Average White Band『Cut The Cake』『Soul Searching』

https://www.hmv.co.jp/artist_Average-White-Band_000000000002432/item_Cut-The-Cake-2_9487112

 

 

www.youtube.com

 

 メンバーの半数以上が白人ながらその演奏は「平均的な白人には過激すぎる」ということでこんな奇妙なバンド名を名乗っているらしい。

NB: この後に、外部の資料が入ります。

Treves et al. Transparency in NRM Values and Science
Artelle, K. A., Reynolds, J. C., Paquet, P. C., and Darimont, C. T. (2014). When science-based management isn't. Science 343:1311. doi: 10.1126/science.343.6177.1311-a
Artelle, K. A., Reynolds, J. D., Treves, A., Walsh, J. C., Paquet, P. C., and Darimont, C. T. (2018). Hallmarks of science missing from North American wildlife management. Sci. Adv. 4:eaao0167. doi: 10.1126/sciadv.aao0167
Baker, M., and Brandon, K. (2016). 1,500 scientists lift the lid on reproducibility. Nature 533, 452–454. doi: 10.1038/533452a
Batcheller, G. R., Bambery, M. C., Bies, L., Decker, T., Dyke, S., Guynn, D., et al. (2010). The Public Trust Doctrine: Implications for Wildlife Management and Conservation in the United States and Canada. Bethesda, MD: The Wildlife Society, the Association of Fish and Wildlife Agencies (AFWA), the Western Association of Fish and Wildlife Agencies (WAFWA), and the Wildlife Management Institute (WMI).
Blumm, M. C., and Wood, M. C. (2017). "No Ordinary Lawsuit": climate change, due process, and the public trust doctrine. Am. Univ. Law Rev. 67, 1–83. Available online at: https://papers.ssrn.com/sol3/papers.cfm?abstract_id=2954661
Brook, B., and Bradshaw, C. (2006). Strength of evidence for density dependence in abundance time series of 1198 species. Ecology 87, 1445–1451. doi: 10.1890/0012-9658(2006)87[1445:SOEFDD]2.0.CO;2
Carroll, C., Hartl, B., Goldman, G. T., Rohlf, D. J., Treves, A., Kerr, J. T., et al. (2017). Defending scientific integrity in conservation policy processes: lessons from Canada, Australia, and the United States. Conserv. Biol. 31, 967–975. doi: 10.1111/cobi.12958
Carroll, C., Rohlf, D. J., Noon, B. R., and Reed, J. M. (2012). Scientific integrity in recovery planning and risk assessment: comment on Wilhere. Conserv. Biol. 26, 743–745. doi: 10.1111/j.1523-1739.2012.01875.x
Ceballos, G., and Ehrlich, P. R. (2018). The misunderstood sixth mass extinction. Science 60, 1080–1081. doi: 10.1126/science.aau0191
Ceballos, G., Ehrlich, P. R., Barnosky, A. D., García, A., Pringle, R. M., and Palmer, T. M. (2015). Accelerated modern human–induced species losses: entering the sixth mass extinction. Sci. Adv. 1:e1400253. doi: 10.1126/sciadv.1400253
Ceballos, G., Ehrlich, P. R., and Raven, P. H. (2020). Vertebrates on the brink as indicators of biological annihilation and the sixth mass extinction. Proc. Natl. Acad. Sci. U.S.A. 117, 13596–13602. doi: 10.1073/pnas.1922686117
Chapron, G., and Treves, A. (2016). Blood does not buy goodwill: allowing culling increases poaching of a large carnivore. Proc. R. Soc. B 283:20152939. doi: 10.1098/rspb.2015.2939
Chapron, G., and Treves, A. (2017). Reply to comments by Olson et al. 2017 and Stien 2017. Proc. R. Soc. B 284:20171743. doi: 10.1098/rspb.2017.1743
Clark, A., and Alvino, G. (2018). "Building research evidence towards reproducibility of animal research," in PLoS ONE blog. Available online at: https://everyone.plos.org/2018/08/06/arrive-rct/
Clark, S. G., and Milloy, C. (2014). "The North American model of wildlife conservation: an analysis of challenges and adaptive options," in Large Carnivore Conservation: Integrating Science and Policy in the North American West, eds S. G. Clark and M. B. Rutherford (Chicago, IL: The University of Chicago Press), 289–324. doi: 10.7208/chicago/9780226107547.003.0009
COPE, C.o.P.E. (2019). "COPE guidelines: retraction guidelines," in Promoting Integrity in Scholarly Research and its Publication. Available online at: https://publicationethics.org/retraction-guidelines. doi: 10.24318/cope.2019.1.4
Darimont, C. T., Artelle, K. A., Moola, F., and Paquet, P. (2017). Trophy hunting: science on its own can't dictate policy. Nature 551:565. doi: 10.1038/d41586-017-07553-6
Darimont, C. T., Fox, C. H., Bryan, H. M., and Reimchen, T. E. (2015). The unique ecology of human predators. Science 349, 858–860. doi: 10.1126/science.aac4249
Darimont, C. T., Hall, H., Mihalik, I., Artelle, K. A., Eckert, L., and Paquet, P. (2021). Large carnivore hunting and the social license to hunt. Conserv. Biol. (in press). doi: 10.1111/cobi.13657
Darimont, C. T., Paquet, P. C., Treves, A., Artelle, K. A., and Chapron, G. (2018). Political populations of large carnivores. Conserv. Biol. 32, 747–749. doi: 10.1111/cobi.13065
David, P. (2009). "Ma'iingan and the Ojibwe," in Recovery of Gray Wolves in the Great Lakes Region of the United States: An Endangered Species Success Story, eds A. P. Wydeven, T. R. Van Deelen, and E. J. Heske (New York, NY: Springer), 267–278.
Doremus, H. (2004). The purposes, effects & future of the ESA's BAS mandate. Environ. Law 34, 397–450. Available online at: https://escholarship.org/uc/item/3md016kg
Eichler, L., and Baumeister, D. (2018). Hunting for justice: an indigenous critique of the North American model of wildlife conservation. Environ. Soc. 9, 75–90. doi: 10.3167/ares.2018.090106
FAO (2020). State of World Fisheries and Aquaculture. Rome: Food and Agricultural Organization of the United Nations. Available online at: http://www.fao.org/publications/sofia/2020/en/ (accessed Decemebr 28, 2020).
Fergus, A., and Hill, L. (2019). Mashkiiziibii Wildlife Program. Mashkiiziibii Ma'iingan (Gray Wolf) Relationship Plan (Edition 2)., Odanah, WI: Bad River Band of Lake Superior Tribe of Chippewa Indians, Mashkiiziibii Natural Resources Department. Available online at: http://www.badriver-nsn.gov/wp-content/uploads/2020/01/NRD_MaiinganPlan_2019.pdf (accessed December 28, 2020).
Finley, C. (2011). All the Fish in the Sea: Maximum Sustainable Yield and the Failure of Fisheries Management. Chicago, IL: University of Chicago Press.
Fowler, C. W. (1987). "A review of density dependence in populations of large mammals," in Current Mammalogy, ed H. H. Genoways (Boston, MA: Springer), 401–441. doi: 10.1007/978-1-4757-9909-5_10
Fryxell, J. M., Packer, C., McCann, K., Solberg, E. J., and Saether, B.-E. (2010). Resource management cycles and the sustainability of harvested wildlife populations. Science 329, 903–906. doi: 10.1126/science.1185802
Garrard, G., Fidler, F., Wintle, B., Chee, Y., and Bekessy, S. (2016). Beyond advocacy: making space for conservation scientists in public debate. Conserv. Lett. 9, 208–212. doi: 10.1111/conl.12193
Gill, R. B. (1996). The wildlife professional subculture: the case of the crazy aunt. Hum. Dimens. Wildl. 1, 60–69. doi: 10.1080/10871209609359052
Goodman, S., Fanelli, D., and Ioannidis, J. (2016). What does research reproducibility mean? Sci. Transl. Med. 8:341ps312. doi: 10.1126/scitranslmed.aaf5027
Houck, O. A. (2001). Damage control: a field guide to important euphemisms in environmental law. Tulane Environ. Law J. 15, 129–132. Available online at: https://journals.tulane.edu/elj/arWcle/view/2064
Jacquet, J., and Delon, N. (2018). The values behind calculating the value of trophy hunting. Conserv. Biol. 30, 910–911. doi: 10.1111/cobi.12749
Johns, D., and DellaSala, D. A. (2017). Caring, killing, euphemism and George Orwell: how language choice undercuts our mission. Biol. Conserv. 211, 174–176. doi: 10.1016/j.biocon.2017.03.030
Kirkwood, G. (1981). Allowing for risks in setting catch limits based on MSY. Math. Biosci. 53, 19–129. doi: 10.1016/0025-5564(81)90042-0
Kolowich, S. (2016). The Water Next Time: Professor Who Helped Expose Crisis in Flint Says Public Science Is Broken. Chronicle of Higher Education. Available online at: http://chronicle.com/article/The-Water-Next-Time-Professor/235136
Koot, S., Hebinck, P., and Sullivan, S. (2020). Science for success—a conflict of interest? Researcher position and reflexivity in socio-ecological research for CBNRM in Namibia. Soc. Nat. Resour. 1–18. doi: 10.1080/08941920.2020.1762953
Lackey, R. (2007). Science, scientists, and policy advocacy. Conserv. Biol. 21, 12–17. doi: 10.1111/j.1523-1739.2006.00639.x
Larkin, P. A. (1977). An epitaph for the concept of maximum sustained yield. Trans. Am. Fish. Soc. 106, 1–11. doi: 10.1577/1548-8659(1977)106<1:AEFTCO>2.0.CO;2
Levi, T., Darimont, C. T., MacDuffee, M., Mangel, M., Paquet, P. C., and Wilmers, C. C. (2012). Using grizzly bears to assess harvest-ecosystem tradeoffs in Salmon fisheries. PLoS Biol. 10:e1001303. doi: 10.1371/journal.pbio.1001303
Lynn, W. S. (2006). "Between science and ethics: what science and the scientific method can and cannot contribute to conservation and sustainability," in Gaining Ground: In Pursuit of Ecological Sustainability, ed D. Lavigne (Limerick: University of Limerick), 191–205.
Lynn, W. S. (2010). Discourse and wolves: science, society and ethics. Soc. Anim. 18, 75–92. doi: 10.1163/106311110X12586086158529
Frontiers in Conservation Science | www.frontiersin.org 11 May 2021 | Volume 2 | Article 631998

そんなエピソードの存在が示すように抜群の演奏力を持っている。

 聴いたのは75年の3rd、76年の4th。年代的にも非常に(音楽的に)豊かな時代という印象があるが、実際の内容も超充実したソウル~ファンク作品となっている。

 

 自分が本心から気に入るということはその作品には独自の歌心があるということで(ファンク成分オンリーだとそこまで響かない)。今までの例に漏れずこの2作品にも甘さと苦さの同居した味わい深いメロディーが備わっていて、またそれらはアルバムの中盤以降で顕著になる。具体的にはどちらのアルバムも前半はファンク寄りで後半はソウル寄り。

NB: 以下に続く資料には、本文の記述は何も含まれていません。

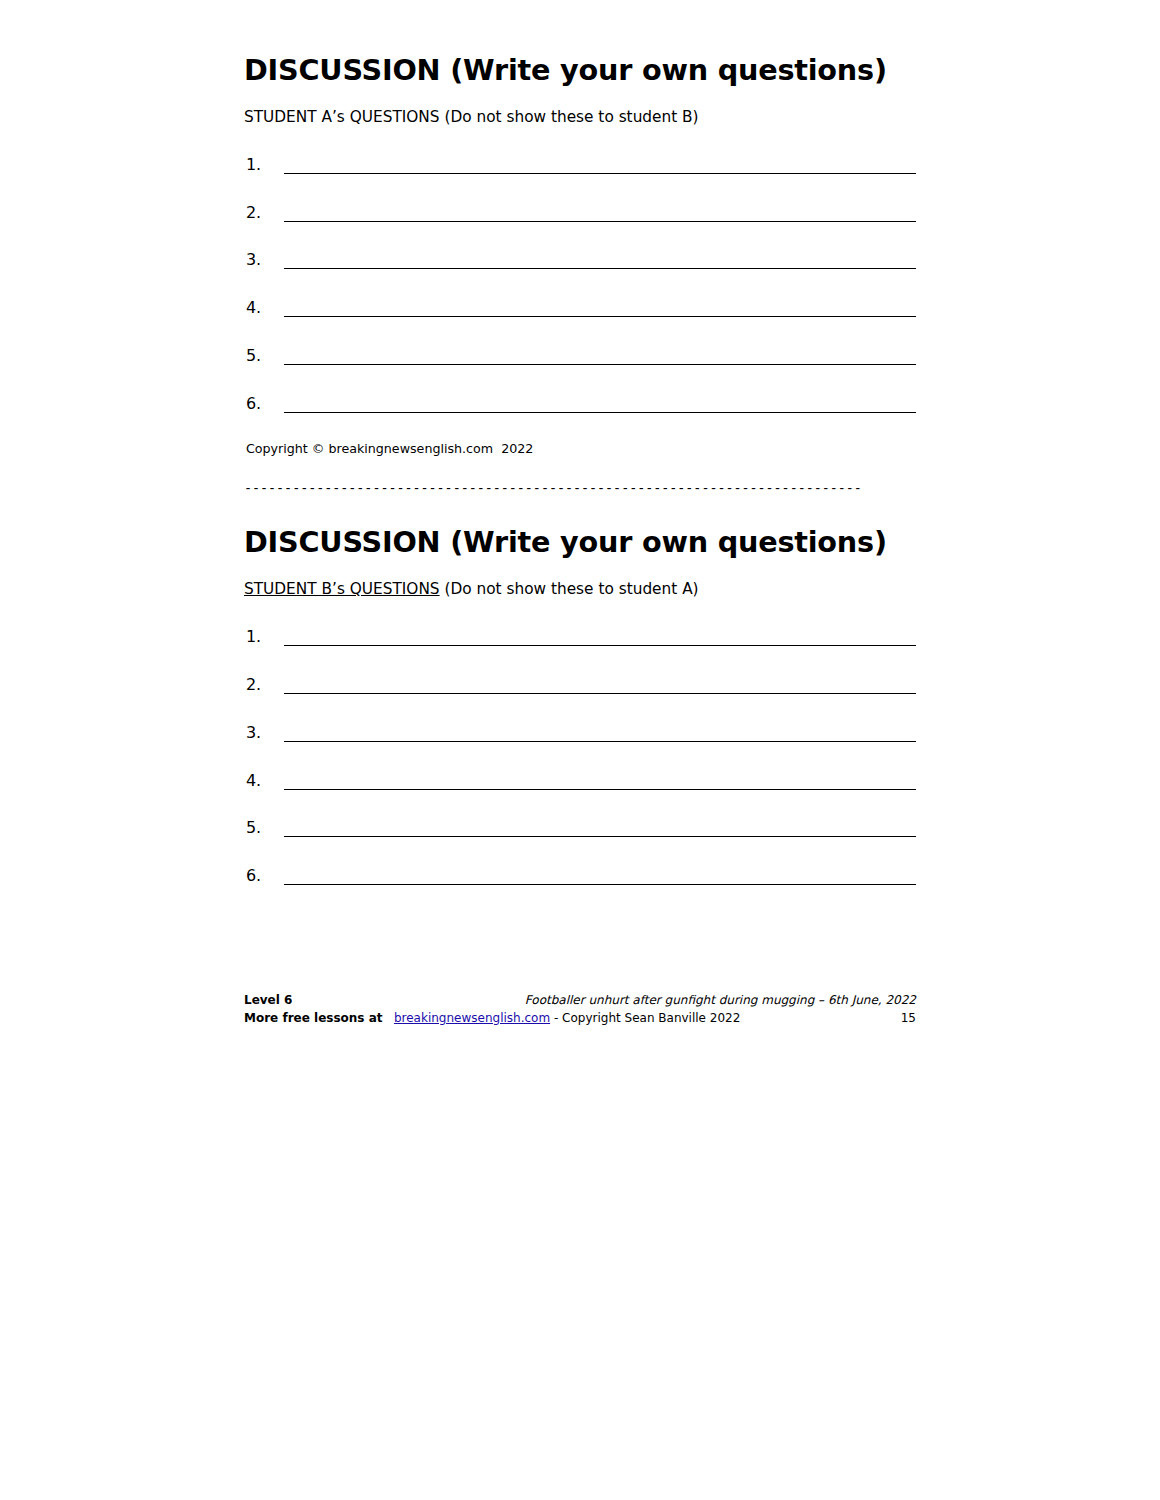DISCUSSION (Write your own questions)
STUDENT A’s QUESTIONS (Do not show these to student B)
1.
2.
3.
4.
5.
6.
Copyright © breakingnewsenglish.com 2022
-----------------------------------------------------------------------------
DISCUSSION (Write your own questions)
STUDENT B’s QUESTIONS (Do not show these to student A)
1.
2.
3.
4.
5.
6.
Level 6
Footballer unhurt after gunfight during mugging – 6th June, 2022
More free lessons at breakingnewsenglish.com - Copyright Sean Banville 2022
15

 その上で、4作目の方がアルバム全体でサウンドに個性を付けようとしているように感じられる。ジャケットが象徴するようにムードはダークで内省的。音の響きはより密室的になり、もこもこしている。テンポは少し落としてじっくりねっとり聴かせる。またアルバムの構成も凝っていて、各面ではじめの曲と終わりの曲に共通のメロディーを採用し音楽的なまとまりを作っている。

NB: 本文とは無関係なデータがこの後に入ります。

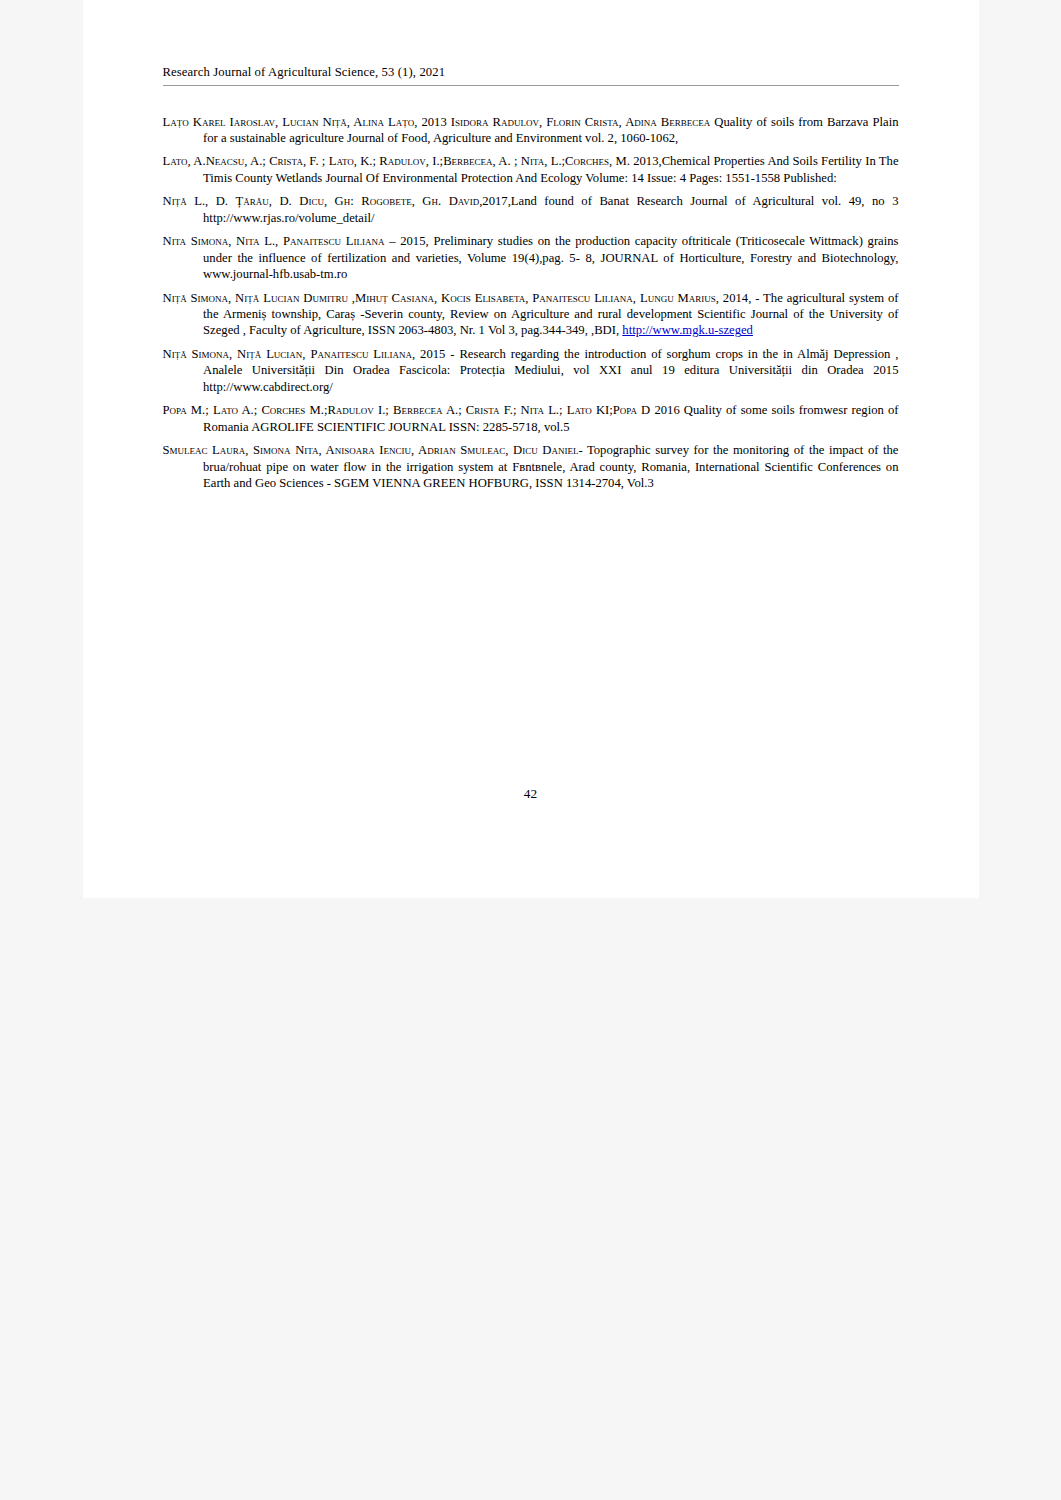Research Journal of Agricultural Science, 53 (1), 2021
Lațo Karel Iaroslav, Lucian Niță, Alina Lațo, 2013 Isidora Radulov, Florin Crista, Adina Berbecea Quality of soils from Barzava Plain for a sustainable agriculture Journal of Food, Agriculture and Environment vol. 2, 1060-1062,
Lato, A.Neacsu, A.; Crista, F. ; Lato, K.; Radulov, I.;Berbecea, A. ; Nita, L.;Corches, M. 2013,Chemical Properties And Soils Fertility In The Timis County Wetlands Journal Of Environmental Protection And Ecology Volume: 14 Issue: 4 Pages: 1551-1558 Published:
Niță L., D. Țărău, D. Dicu, Gh: Rogobete, Gh. David, 2017,Land found of Banat Research Journal of Agricultural vol. 49, no 3 http://www.rjas.ro/volume_detail/
Nita Simona, Nita L., Panaitescu Liliana – 2015, Preliminary studies on the production capacity oftriticale (Triticosecale Wittmack) grains under the influence of fertilization and varieties, Volume 19(4),pag. 5- 8, JOURNAL of Horticulture, Forestry and Biotechnology, www.journal-hfb.usab-tm.ro
Niță Simona, Niță Lucian Dumitru ,Mihuț Casiana, Kocis Elisabeta, Panaitescu Liliana, Lungu Marius, 2014, - The agricultural system of the Armeniș township, Caraș -Severin county, Review on Agriculture and rural development Scientific Journal of the University of Szeged , Faculty of Agriculture, ISSN 2063-4803, Nr. 1 Vol 3, pag.344-349, ,BDI, http://www.mgk.u-szeged
Niță Simona, Niță Lucian, Panaitescu Liliana, 2015 - Research regarding the introduction of sorghum crops in the in Almăj Depression , Analele Universității Din Oradea Fascicola: Protecția Mediului, vol XXI anul 19 editura Universității din Oradea 2015 http://www.cabdirect.org/
Popa M.; Lato A.; Corches M.;Radulov I.; Berbecea A.; Crista F.; Nita L.; Lato KI;Popa D 2016 Quality of some soils fromwesr region of Romania AGROLIFE SCIENTIFIC JOURNAL ISSN: 2285-5718, vol.5
Smuleac Laura, Simona Nita, Anisoara Ienciu, Adrian Smuleac, Dicu Daniel- Topographic survey for the monitoring of the impact of the brua/rohuat pipe on water flow in the irrigation system at Fвntвnele, Arad county, Romania, International Scientific Conferences on Earth and Geo Sciences - SGEM VIENNA GREEN HOFBURG, ISSN 1314-2704, Vol.3
42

 ということで、アルバムトータルでは4作目の方が完成度が高いと思うが、各楽曲の充実度合いで言えばどちらもほぼ同じくらいです。カンストしてます。とにかく曲がいいです。演奏だけじゃない。なんか知らんけどめちゃくちゃ曲が書けている。

 

 非の打ち所がない。歌ものも良いけどファンクだってもちろん良くて、バンドの代表曲らしい「Cut The Cake」の切れ味といったらないし、「Love Your Life」のグルーヴの粘りも凄まじい(A Tribe Called Quest「Check the Rhime」の元ネタの一つでもある)。

 名盤ですね。個人的な今年の年ベスにも入ると思います。というかこれだけ良いのに70年代とかのリストに入ってこないのなんなんだ(見かけてたらもっと早く聴いてたよ)。それだけ70年代には特別な作品が多くあったということですね。恐ろしい。。